> **Testo proposto**:
Il decreto voluto dal governo che indicava la cannabis light, ovvero quella che contiene una quantità ridotta da THC (la sostanza psicotropa) a favore di una maggiore concentrazione di CBD (il cui effetto è solamente rilassante), come sostanza stupefacente è stato bloccato nella giornata di oggi dal Tar del Lazio. Di fatto, il blocco presupporrà, in questa fase, solamente un temporaneo ritardo nell’entrata in vigore, che sarà discussa nel corso di un’udienza fissata dai giudizi amministrativi per il 24 ottobre. Il decreto era stato varato il 7 agosto ed aveva causato, fin da subito, numerose opposizioni.
Tra i principali antagonisti del blocco alla vendita della cannabis light c’era anche l’associazione Imprenditori Canapa Italia (Ici), che hanno deciso di presentare ricorso nel tribunale laziale, che ha accolto la loro richiesta bloccandone l’entrata in vigore. I produttori e venditori, in particolare, lamentavano il fatto che il decreto ne avrebbe reso la vendita impossibile, portando parecchie attività a chiudere battenti, il tutto senza neppure ascoltare il parare del Consiglio superiore della sanità. “Il ricorso inoltre contesta”, avevano dichiarato i venditori di cannabis light, “in via generale la decisione di ricondurre il cannabidiolo tra le sostanze stupefacenti o psicotrope; decisione che si pone in contrasto con la giurisprudenza comunitaria. Si sono registrate ispezioni e accertamenti in danno degli operatori economici ai quali è stata contestata la violazione della legge sugli stupefacenti ed è stato disposto il sequestro”.

> **Consegna 1**:
Rispondi a queste domande sull'articolo sulla cannabis light:
(a) Quale organo ha bloccato il decreto?
(b) In quale data era stato varato il decreto?
(c) Quale associazione ha presentato ricorso?
> **Consegna 2**: Riprendi l'articolo sul decreto relativo alla cannabis light e continualo dopo l'ultima frase riportata.

> **Dati da esaminare**:
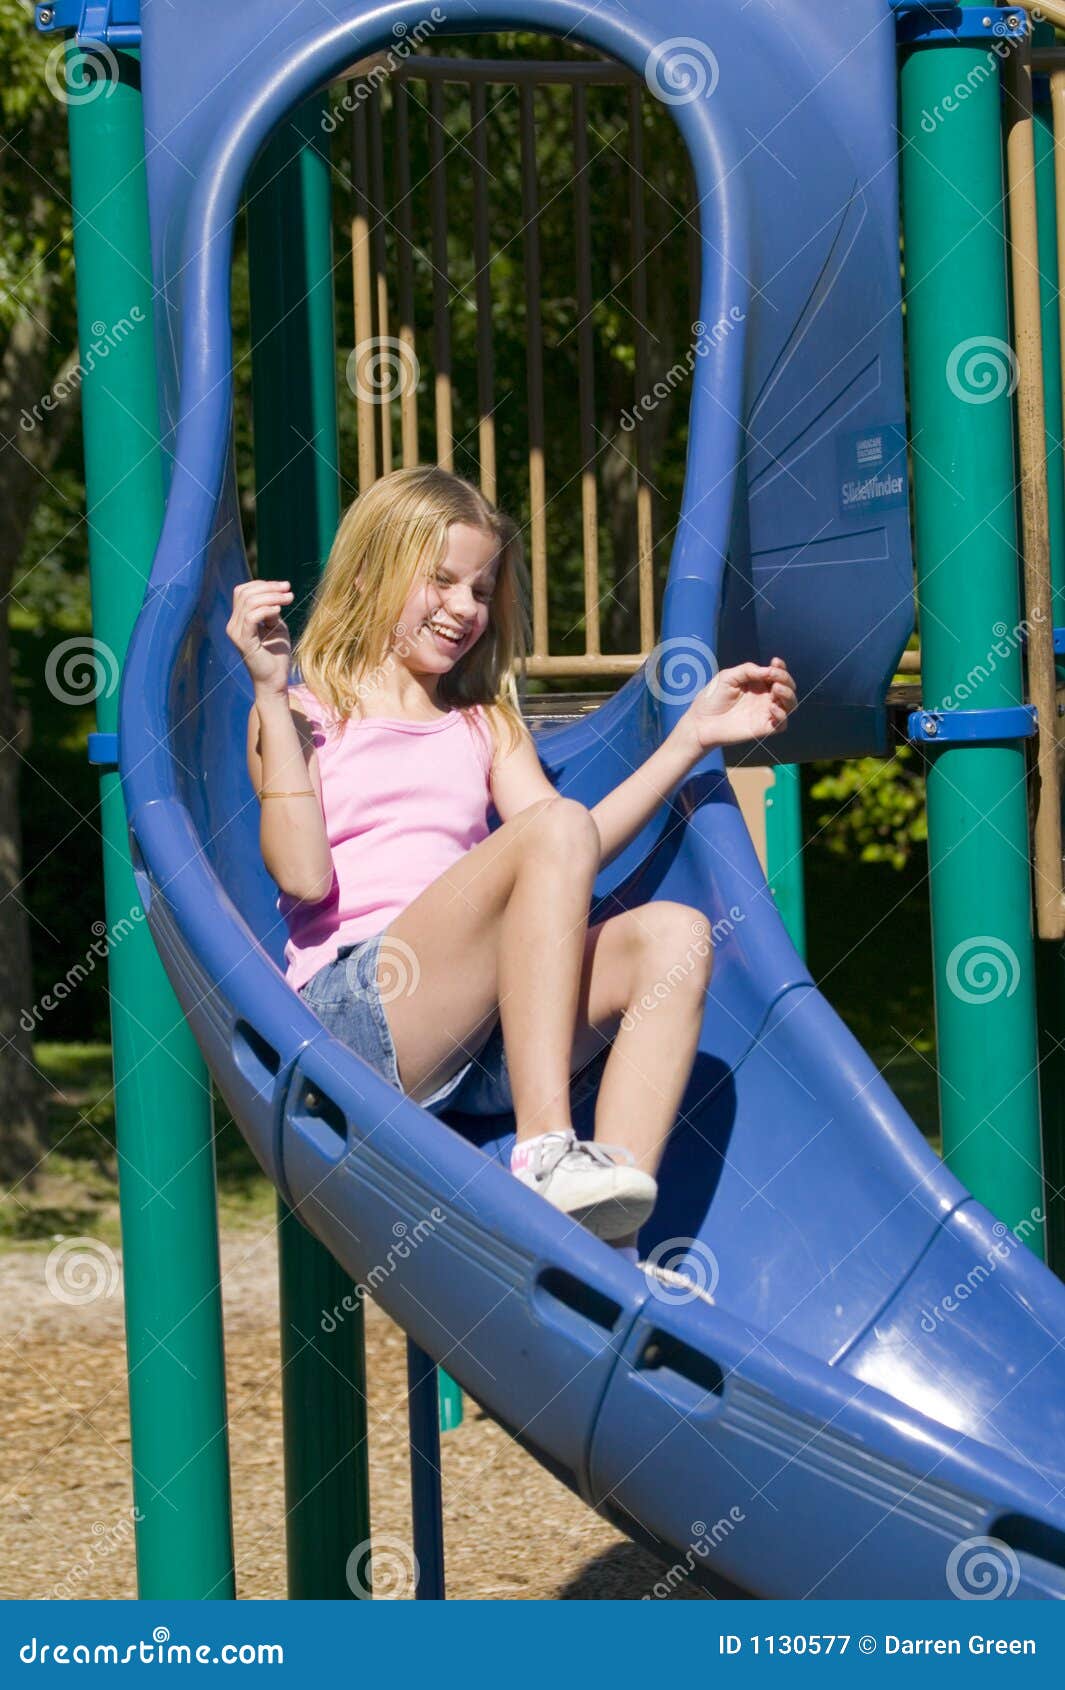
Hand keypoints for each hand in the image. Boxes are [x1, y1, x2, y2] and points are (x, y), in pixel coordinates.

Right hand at [226, 579, 294, 695]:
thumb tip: (275, 594)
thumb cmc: (276, 656)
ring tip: (289, 599)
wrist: (274, 681)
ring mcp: (236, 633)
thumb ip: (272, 611)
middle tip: (289, 590)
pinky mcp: (244, 642)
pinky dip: (266, 610)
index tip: (285, 587)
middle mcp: (233, 625)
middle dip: (269, 587)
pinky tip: (279, 610)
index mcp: (238, 620)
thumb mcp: (276, 627)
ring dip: (272, 597)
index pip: (244, 592)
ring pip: (248, 602)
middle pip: (244, 593)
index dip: (263, 584)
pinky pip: (251, 617)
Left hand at [680, 656, 796, 750]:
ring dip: (788, 695)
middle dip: (786, 679)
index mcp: (758, 684)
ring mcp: (765, 713)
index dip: (780, 668)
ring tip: (776, 689)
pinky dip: (782, 715)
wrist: (701, 722)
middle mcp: (764, 698)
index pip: (777, 674)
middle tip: (774, 678)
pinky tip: (771, 707)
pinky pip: (782, 724)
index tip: (775, 662)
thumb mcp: (728, 677)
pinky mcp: (763, 728)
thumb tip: (769, 671)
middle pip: (788, 688)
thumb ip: (748, 670)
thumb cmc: (712, 698)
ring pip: (790, 705)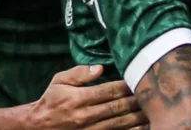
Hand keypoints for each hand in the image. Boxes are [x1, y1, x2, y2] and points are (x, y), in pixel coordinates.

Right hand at [28, 65, 147, 129]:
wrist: (37, 128)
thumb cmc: (51, 101)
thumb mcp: (59, 81)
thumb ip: (79, 73)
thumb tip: (100, 68)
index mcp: (79, 99)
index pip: (109, 91)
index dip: (127, 86)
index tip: (141, 80)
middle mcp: (85, 116)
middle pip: (117, 107)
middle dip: (137, 101)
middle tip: (154, 95)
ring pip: (119, 124)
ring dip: (137, 118)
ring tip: (153, 112)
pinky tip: (142, 127)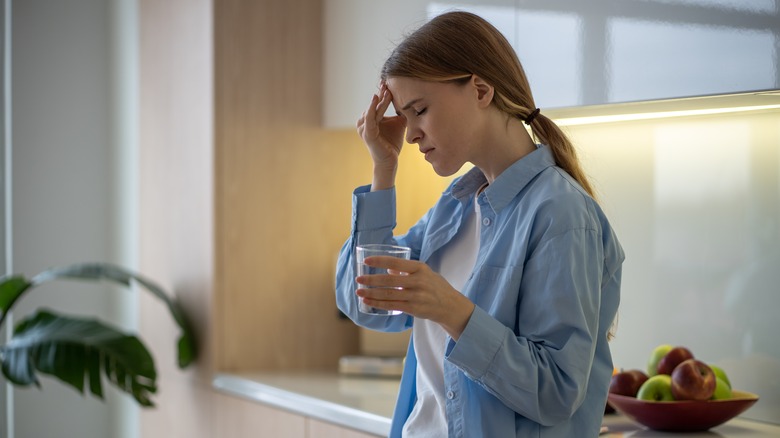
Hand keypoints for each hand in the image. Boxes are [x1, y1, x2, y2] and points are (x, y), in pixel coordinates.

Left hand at [355, 256, 475, 339]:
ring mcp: (416, 296)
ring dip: (372, 293)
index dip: (379, 261)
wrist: (450, 306)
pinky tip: (369, 302)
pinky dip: (379, 304)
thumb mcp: (425, 273)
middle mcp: (418, 281)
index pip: (396, 262)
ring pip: (389, 294)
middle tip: (359, 279)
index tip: (366, 261)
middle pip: (389, 280)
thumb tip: (388, 269)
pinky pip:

> **Risposta attesa 1**:
(a) Il Tar del Lazio.
(b) Il 7 agosto.
(c) L'associazione Imprenditori Canapa Italia (Ici).

> **Risposta attesa 2**:
Cosa dice il governo sulla cannabis light
Insomma, il Tar avrebbe riconosciuto come valide le contestazioni al decreto contro la cannabis light avanzate dalla Ici, fissando un’udienza dei giudici amministrativi per definire correttamente il futuro della commercializzazione di CBD. Secondo il governo, invece, la molecola rilassante andrebbe classificata all’interno della tabella dei medicinali allegata al testo unico sulle droghe, rendendone illecita la vendita non farmacologica, ovvero senza prescrizione medica e all’esterno delle farmacie. Non si sarebbe, insomma, trattato di un divieto completo alla vendita di cannabis light, ma piuttosto di una regolamentazione alla stessa, prevedendola nell’ipotesi di diverse malattie (specialmente l’epilessia).